• [Explore the material]:
1. In the case excerpt, transcribe the part that opens with the words containing "Upon arrival to" and closes with "in most populations.".
2. According to the case excerpt, what specificity did the patient's RBC alloantibody have?

Upon arrival to the surgical ICU, there was evidence of continuous bleeding from the fasciotomy sites. The patient was arousable to command but she became increasingly hemodynamically unstable requiring support with norepinephrine at 0.25 μg·kg−1·min−1. Given the state of hemorrhagic shock refractory to fluid resuscitation while requiring high dose of norepinephrine, pRBC transfusion would ordinarily have been indicated. However, she was known to have a RBC alloantibody with anti-Jk3 specificity, which is known to be hemolytic. The Hematology and Blood Bank Services were consulted and they recommended optimization of her coagulation profile with FFP, vitamin K, and aminocaproic acid given the lack of an immediate supply of pRBCs lacking the Jk3 antigen which is an extraordinarily rare phenotype in most populations.

Towards the end of post-operative day 1, the patient developed a worsening lactic acidosis (lactate 5.7 mmol/L), increasing levels of serum troponin (0.09 ng/mL) without evidence of ST elevation on the electrocardiogram. Hemoglobin was 4.0 g/dL (Fig. 1) due to continued bleeding refractory to pro-coagulant therapy. There was evidence of worsening mental status with somnolence but neither alterations of air-way- protective reflexes nor impaired gas exchange requiring tracheal intubation were observed (ABG: PH 7.32, PaO2 278 mm Hg, PCO2 47 mm Hg, at FiO2 100% delivered by high flow nasal cannula 40 L/min). Since transfusion of non-compatible pRBCs would be deleterious and possibly lethal, we obtained the written informed consent of the patient and her family to administer Hemopure as a bridging oxygen-carrying solution until compatible pRBCs could be found, and her permission to report this case in the medical literature. Compassionate use of Hemopure was granted by our institutional review board and the Food and Drug Administration.

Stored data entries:
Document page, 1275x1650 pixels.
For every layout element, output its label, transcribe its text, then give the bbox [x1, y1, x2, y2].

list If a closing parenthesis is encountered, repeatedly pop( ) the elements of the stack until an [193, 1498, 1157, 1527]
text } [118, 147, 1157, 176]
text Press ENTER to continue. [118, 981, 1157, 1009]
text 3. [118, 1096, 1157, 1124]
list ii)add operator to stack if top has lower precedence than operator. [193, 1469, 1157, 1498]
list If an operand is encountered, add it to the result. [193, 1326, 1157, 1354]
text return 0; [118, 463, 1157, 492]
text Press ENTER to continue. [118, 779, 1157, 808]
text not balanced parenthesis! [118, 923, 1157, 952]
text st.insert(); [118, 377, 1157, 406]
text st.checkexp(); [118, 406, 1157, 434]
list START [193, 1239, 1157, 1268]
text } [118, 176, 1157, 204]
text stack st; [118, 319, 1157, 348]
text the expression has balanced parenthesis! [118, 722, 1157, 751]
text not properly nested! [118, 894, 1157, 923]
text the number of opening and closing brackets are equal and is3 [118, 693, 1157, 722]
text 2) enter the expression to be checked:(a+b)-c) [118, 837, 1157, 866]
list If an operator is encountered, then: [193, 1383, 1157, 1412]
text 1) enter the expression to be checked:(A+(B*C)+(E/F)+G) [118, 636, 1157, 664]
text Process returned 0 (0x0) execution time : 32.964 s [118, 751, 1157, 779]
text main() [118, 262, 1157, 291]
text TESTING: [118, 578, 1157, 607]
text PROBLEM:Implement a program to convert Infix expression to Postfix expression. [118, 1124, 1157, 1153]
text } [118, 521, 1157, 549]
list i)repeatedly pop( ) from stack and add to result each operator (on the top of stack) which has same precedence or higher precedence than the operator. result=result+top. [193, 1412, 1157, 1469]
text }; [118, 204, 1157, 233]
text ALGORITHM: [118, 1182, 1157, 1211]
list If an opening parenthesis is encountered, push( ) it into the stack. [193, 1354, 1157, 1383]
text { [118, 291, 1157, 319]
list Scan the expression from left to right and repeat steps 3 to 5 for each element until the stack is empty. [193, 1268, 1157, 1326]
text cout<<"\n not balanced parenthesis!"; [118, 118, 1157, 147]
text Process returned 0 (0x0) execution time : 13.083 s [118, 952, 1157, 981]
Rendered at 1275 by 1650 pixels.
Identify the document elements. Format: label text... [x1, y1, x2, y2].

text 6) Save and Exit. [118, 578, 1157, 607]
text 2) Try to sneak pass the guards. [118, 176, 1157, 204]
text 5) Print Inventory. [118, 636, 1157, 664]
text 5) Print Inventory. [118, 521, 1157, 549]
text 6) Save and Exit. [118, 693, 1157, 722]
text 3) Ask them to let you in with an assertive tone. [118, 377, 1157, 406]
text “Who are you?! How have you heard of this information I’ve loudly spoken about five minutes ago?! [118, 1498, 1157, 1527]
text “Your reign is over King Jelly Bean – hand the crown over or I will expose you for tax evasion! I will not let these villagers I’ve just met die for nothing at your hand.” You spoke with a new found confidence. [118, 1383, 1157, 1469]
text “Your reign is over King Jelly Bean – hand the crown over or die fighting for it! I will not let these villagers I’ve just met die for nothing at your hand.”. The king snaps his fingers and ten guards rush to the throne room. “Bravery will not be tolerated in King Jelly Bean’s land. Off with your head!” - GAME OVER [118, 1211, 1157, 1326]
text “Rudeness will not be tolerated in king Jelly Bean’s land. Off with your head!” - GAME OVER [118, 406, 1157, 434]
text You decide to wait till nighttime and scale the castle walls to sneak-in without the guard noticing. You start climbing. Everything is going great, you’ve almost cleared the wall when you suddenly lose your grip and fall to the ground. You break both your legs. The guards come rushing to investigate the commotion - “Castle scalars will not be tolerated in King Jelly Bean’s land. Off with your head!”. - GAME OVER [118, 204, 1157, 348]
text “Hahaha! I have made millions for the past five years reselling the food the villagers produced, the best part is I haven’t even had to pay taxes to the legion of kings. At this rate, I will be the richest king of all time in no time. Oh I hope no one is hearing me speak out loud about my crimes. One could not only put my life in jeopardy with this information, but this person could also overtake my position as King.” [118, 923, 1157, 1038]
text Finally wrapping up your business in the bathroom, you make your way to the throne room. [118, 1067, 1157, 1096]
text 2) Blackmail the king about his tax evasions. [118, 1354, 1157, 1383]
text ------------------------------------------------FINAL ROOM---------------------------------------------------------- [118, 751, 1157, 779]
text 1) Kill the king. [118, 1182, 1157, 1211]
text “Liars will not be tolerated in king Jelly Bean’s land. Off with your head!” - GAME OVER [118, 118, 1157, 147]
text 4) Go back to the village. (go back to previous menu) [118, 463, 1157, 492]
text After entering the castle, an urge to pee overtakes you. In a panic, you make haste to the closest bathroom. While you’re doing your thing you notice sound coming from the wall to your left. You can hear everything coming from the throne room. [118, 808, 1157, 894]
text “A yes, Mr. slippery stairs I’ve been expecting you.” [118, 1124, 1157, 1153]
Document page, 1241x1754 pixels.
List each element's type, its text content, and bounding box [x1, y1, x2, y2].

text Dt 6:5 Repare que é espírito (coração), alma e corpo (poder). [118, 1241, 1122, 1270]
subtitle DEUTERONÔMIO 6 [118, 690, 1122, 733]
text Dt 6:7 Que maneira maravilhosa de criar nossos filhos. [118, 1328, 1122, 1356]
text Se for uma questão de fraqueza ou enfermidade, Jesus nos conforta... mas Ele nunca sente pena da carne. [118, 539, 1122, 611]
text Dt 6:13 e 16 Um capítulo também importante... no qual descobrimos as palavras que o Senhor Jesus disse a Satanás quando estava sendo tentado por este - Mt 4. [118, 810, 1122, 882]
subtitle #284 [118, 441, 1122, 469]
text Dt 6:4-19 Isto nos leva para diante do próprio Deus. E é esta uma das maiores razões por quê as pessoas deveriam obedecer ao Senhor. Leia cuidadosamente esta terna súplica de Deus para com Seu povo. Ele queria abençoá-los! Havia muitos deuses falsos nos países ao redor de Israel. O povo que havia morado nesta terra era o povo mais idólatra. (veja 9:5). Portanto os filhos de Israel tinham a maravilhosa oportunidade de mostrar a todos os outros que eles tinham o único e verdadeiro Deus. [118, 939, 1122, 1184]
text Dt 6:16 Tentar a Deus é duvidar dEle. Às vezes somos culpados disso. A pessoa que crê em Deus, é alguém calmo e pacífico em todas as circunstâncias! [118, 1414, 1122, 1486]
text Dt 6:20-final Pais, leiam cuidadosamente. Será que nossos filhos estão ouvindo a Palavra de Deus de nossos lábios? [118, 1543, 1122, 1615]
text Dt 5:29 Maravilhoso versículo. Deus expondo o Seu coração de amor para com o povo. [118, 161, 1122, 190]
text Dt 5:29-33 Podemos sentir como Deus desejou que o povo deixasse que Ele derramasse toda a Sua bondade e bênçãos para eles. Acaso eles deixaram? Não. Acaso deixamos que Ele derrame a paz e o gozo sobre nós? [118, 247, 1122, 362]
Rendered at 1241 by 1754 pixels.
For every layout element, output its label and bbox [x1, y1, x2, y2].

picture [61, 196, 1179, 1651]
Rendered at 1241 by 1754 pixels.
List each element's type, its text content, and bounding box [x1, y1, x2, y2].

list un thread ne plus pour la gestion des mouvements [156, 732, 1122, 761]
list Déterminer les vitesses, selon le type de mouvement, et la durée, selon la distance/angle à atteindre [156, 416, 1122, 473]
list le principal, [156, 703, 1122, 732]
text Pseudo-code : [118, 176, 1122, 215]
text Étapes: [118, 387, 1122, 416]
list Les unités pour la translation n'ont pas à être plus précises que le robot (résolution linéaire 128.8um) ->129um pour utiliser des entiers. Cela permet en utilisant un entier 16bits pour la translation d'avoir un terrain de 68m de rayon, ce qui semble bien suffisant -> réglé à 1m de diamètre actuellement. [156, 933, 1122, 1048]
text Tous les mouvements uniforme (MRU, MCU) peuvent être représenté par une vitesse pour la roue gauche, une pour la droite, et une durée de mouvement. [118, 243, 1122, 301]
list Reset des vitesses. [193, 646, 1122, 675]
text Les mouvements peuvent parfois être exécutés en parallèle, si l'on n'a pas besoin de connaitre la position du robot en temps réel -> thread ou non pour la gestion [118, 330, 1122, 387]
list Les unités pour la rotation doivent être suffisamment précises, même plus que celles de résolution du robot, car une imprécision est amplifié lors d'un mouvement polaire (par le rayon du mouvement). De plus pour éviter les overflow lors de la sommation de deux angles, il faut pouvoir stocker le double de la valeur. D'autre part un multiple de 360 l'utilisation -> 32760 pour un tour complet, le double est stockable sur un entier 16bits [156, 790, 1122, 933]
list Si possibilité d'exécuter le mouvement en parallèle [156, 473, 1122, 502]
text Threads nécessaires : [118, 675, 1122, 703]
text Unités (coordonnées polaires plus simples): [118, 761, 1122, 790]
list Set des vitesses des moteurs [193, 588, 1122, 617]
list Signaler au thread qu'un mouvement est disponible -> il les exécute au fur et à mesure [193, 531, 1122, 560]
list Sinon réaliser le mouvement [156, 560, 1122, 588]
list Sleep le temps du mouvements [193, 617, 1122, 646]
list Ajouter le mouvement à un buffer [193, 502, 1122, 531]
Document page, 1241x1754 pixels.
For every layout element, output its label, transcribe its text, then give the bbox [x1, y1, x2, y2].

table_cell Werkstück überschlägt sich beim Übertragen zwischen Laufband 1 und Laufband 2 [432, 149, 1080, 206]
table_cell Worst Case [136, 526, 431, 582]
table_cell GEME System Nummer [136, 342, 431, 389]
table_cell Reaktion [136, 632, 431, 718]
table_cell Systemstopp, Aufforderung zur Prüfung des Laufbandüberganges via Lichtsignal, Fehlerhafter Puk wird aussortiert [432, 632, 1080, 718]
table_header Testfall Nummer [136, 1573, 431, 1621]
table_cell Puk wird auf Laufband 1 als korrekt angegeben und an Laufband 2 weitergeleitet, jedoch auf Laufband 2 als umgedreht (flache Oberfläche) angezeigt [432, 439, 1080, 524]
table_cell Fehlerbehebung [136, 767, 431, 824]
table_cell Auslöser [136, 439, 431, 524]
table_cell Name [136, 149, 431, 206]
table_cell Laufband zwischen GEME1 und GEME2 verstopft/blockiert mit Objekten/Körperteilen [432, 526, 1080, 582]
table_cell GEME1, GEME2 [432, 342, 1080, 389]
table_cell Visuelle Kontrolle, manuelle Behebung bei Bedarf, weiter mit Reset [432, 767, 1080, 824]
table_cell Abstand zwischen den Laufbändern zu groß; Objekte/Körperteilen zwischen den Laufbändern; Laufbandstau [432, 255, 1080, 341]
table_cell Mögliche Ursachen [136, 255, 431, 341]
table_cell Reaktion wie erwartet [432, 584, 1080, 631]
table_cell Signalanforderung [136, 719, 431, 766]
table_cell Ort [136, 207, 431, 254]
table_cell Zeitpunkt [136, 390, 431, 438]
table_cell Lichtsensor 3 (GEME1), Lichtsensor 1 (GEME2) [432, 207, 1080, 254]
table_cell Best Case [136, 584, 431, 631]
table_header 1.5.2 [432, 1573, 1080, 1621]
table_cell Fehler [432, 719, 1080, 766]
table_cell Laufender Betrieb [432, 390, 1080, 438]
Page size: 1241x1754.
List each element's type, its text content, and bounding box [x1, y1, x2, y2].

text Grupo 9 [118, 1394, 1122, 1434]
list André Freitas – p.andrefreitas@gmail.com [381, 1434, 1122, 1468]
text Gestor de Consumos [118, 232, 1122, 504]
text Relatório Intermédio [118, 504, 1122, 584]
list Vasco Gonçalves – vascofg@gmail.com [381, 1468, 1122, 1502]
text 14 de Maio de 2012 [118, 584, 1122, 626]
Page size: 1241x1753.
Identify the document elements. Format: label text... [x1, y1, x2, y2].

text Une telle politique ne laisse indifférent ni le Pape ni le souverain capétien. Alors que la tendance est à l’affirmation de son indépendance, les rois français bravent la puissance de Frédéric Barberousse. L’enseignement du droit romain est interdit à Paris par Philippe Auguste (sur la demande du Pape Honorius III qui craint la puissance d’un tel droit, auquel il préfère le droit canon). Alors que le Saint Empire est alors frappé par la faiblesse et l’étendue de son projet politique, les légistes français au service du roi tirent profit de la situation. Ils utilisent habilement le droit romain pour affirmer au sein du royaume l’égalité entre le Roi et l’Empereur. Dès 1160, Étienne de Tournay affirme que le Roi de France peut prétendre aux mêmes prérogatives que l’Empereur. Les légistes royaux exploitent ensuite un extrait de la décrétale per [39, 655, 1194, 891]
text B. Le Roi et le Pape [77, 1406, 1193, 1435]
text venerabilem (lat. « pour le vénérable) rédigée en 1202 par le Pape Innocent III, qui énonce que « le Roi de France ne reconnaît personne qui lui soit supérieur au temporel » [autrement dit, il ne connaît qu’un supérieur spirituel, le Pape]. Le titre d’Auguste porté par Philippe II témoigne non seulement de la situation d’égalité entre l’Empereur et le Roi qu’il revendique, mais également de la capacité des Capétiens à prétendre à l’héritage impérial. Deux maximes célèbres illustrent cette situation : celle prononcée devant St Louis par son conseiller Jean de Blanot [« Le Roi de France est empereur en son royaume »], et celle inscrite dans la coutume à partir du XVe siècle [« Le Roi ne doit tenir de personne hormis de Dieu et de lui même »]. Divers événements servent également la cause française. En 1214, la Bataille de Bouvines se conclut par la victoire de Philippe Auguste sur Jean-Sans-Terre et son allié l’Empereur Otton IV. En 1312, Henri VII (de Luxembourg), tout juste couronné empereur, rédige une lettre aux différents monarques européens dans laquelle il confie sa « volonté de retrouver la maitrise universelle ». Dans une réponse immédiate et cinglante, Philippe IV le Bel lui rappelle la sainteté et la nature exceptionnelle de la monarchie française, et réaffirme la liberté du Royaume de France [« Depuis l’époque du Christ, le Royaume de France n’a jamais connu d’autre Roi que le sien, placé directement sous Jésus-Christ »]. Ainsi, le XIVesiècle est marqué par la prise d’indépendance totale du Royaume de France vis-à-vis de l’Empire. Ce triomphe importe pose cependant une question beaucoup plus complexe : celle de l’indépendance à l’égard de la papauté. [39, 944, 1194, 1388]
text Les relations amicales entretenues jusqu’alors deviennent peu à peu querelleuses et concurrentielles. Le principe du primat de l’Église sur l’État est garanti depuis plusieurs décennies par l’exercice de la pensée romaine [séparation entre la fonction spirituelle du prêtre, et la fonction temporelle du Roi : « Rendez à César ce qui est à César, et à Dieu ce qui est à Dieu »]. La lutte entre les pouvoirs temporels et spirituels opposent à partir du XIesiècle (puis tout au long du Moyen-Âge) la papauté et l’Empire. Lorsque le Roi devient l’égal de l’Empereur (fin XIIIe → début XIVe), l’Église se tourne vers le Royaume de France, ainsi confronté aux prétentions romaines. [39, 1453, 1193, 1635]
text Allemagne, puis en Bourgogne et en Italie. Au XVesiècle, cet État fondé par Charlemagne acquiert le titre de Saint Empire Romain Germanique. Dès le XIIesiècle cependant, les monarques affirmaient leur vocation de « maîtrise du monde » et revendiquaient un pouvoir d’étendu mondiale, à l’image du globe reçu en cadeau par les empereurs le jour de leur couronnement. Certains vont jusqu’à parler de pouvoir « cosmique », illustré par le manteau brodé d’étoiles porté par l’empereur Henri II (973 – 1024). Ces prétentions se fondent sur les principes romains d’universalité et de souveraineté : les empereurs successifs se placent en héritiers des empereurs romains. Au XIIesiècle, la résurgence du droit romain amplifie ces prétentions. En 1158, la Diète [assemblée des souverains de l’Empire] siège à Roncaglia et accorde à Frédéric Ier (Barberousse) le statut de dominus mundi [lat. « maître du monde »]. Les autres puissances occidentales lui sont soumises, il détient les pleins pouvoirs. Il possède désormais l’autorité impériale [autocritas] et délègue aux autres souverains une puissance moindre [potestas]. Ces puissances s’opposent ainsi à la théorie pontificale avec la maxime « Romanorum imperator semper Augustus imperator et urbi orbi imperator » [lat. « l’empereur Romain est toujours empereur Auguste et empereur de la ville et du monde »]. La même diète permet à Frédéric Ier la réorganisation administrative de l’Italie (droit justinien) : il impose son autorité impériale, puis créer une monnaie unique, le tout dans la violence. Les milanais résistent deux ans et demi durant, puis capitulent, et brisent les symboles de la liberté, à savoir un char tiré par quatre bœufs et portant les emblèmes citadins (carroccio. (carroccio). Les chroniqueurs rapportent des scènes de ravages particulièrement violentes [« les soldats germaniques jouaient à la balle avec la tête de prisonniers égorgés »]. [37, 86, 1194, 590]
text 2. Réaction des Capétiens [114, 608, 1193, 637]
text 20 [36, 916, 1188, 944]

• [Solutions per task]:
1.
Upon arrival to the surgical ICU, there was evidence of continuous bleeding from the fasciotomy sites. The patient was arousable to command but she became increasingly hemodynamically unstable requiring support with norepinephrine at 0.25 μg·kg−1·min−1. Given the state of hemorrhagic shock refractory to fluid resuscitation while requiring high dose of norepinephrine, pRBC transfusion would ordinarily have been indicated. However, she was known to have a RBC alloantibody with anti-Jk3 specificity, which is known to be hemolytic. The Hematology and Blood Bank Services were consulted and they recommended optimization of her coagulation profile with FFP, vitamin K, and aminocaproic acid given the lack of an immediate supply of pRBCs lacking the Jk3 antigen which is an extraordinarily rare phenotype in most populations.

2. Anti-Jk3 specificity.